Il ne faut plus nourrir cest Enfant qui me ronge,
Qui les credules prend comme un poisson à l'hain,
Une plaisante farce, une belle mensonge,

Un plaisir pour cent maux qui s'en-vole soudain :
Mais il se faut resoudre ; et tenir pour certain
Que l'homme est malheureux, qui se repaist d'un songe.

LIV — Je m'enfuy du combat, ma bataille est desfaite[modifier]

Je m'enfuy du combat, ma bataille est desfaite :
J'ay perdu contre Amour la force et la raison :
Ja dix lustres passez, et ja mon poil grison
M'appellent au logis, et sonnent la retraite.

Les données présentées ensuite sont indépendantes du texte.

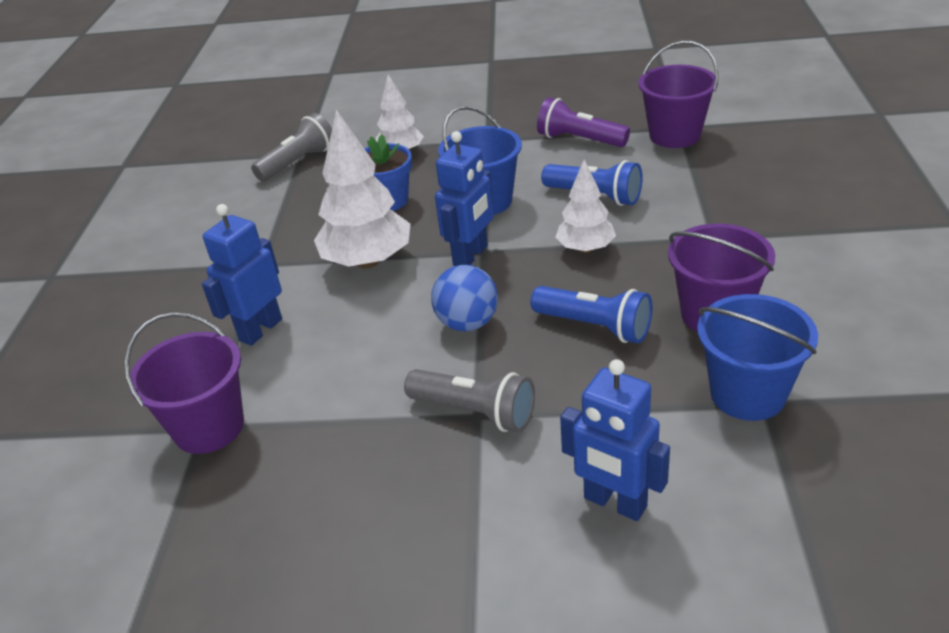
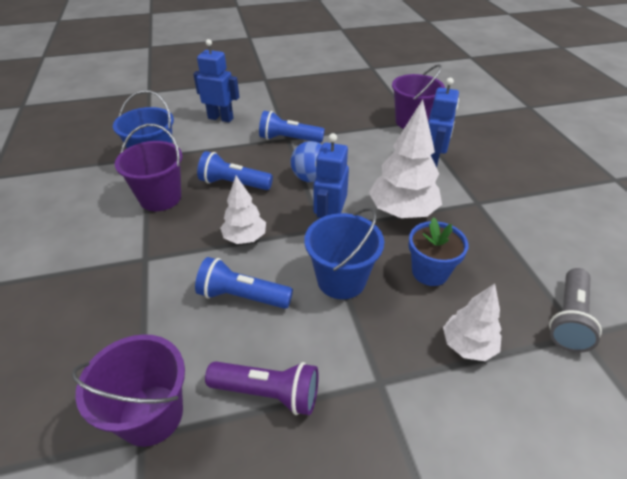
camera: 160 degrees right, 5 degrees up
grey flashlight [404,369,535,432] -> blue flashlight [259,111,325,143]

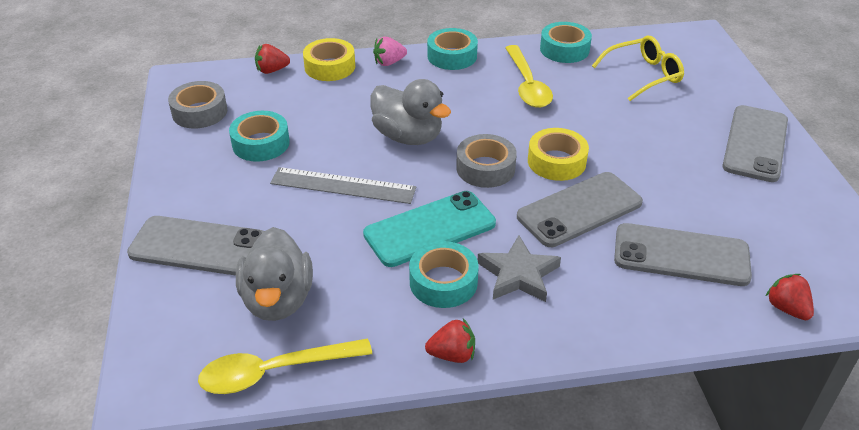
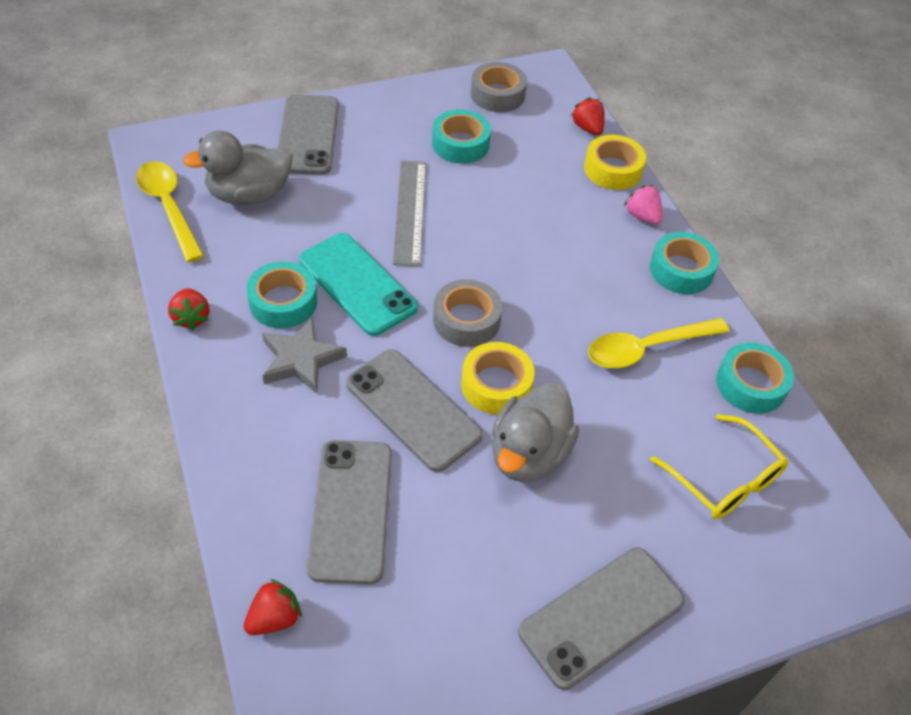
camera: 75 degrees right, 10 degrees up
grey duck [371,79,451,145] -> grey duck moved to [492,383,579,482]
grey phone [722,105,788,182] -> grey phone turned 45 degrees counterclockwise [518,548,685,690]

Si, comme je voulois, ta gloire n'est parfaite,
N'en blasme point l'esprit, mais blasme la saison :
Je ne suis ny Pâris, ny desloyal Jason :
J'obeïs à la loy, que la Nature a faite.

Entre l'aigre et le doux, l'esperance et la peur,
Amour dedans ma forge a poly cest ouvrage.
Je ne me plains du mal, du temps ny du labeur,

Je me plains de moymesme et de ton fier courage.
Tu t'en repentiras, si tu as un bon cœur,
Mais le tard repentir ne guarist le dommage.

LV — Je chantois ces Sonets, amoureux d'une Heleine[modifier]

Je chantois ces Sonets, amoureux d'une Heleine,
En ce funeste mois que mon Prince mourut :
Son sceptre, tant fut grand, Charles ne secourut,
Qu'il ne payast sa debte à la Nature humaine.

La Mort fut d'une part, et l'Amour qui me meine,
Estoit de l'autre part, dont le traict me ferut,
Et si bien la poison par les veines courut,
Que j'oubliay mon maistre, attaint d'une autre peine.

Je senty dans le cœur deux diverses douleurs,
La rigueur de ma Dame, et la tristesse enclose
Du Roy, que j'adorois pour ses rares valeurs.

La vivante et le mort tout malheur me propose :
L'une aime les regrets, et l'autre aime les pleurs :
Car l'Amour et la Mort n'est qu'une mesme chose.